*To do*
Find and copy each line in the material below where the string "strips" occurs.
START Information
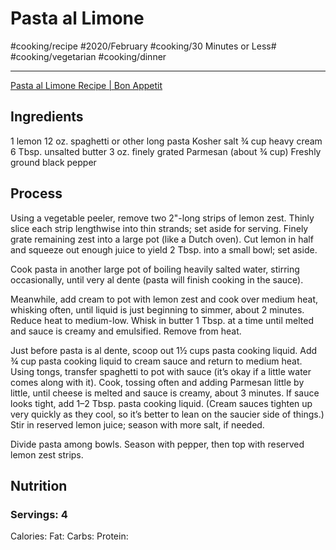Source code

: # Pasta al Limone
#cooking/recipe #2020/February #cooking/30 Minutes or Less# #cooking/vegetarian #cooking/dinner
- - - -
[Pasta al Limone Recipe | Bon Appetit](https://www.bonappetit.com/recipe/pasta-al-limone)

## Ingredients
1 lemon
12 oz. spaghetti or other long pasta
Kosher salt
¾ cup heavy cream
6 Tbsp. unsalted butter
3 oz. finely grated Parmesan (about ¾ cup)
Freshly ground black pepper

## Process
Using a vegetable peeler, remove two 2"-long strips of lemon zest. Thinly slice each strip lengthwise into thin strands; set aside for serving. Finely grate remaining zest into a large pot (like a Dutch oven). Cut lemon in half and squeeze out enough juice to yield 2 Tbsp. into a small bowl; set aside.

Cook pasta in another large pot of boiling heavily salted water, stirring occasionally, until very al dente (pasta will finish cooking in the sauce).

Meanwhile, add cream to pot with lemon zest and cook over medium heat, whisking often, until liquid is just beginning to simmer, about 2 minutes. Reduce heat to medium-low. Whisk in butter 1 Tbsp. at a time until melted and sauce is creamy and emulsified. Remove from heat.

Just before pasta is al dente, scoop out 1½ cups pasta cooking liquid. Add ¾ cup pasta cooking liquid to cream sauce and return to medium heat. Using tongs, transfer spaghetti to pot with sauce (it’s okay if a little water comes along with it). Cook, tossing often and adding Parmesan little by little, until cheese is melted and sauce is creamy, about 3 minutes. If sauce looks tight, add 1–2 Tbsp. pasta cooking liquid. (Cream sauces tighten up very quickly as they cool, so it’s better to lean on the saucier side of things.) Stir in reserved lemon juice; season with more salt, if needed.

Divide pasta among bowls. Season with pepper, then top with reserved lemon zest strips.

## Nutrition
### Servings: 4
Calories: 
Fat: 
Carbs: 
Protein:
END Information
*Written answer*
Using a vegetable peeler, remove two 2"-long strips of lemon zest. Thinly slice each strip lengthwise into thin strands; set aside for serving. Finely grate remaining zest into a large pot (like a Dutch oven). Cut lemon in half and squeeze out enough juice to yield 2 Tbsp. into a small bowl; set aside.
Divide pasta among bowls. Season with pepper, then top with reserved lemon zest strips.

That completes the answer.